Saved data entries
#####

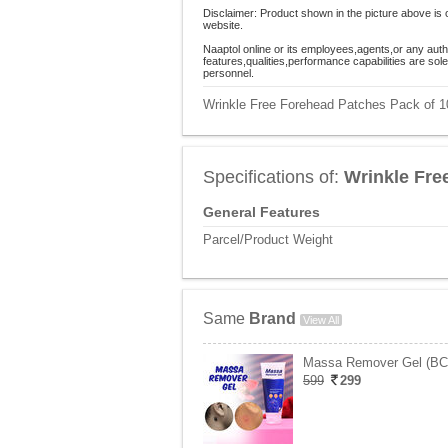
Disclaimer: Product shown in the picture above is 
website.
Naaptol online or its employees,agents,or any auth
features,qualities,performance capabilities are so
personnel.
Wrinkle Free Forehead Patches Pack of 10
Specifications of:
Wrinkle Fre
General Features
Parcel/Product Weight
Same
Brand
View All
Massa Remover Gel (B
599
299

#####

* **EXERCISE**
Nothing but a number should be given: the count of lines above that include the string "Wrinkle".

* **SOLUTION FOR THIS TASK**
2